-------- DATA FOR REVIEW --------
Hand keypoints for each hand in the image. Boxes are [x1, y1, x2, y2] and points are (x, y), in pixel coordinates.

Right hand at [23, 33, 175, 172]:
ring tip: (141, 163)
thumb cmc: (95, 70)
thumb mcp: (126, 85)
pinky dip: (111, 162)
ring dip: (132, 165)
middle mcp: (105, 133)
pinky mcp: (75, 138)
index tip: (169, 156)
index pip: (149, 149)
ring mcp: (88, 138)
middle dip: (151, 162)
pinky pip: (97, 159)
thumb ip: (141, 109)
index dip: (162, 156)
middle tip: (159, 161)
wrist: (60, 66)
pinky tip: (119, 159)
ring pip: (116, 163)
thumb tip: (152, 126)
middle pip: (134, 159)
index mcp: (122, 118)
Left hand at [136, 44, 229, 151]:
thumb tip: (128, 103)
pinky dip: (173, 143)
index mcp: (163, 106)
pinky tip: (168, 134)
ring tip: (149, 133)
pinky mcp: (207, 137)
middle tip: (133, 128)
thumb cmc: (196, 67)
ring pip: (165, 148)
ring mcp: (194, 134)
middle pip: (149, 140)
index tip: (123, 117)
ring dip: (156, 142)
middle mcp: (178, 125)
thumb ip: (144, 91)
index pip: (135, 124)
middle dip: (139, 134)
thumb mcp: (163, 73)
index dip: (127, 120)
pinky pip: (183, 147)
--------
-------- DATA FOR REVIEW --------
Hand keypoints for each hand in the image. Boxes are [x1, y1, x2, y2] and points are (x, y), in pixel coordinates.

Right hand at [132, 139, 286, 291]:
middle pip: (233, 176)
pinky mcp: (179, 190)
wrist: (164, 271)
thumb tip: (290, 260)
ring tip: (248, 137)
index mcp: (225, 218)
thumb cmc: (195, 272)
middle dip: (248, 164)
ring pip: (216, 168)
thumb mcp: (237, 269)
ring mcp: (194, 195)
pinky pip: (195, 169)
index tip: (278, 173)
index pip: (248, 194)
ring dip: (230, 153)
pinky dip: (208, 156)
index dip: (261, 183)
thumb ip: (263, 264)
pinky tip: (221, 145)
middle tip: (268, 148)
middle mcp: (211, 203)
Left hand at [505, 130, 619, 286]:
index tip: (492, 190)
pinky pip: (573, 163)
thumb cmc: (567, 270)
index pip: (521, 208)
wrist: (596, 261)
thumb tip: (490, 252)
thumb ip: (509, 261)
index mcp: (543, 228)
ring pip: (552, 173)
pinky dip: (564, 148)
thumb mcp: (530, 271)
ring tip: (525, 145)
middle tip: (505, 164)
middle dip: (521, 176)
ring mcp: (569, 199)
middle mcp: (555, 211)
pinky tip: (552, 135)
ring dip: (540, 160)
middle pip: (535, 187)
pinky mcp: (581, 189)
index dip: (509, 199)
--------
THE PROBLEM: Please output exactly the lines between the one holding "middle mcp: (105, 133)" and the one holding "pinky dip: (173, 143)" in the records above, inclusive, and nothing more.

RESULT OF THIS EXERCISE:
middle mcp: (105, 133)
pinky mcp: (75, 138)
index tip: (169, 156)
index pip: (149, 149)
ring mcp: (88, 138)
middle dip: (151, 162)
pinky pip: (97, 159)
thumb ip: (141, 109)
index dip: (162, 156)
middle tip: (159, 161)
wrist: (60, 66)
pinky tip: (119, 159)
ring pip: (116, 163)
thumb tip: (152, 126)
middle pip: (134, 159)
index mcp: (122, 118)
Left hand at [136, 44, 229, 151]:
thumb tip: (128, 103)
pinky dip: (173, 143)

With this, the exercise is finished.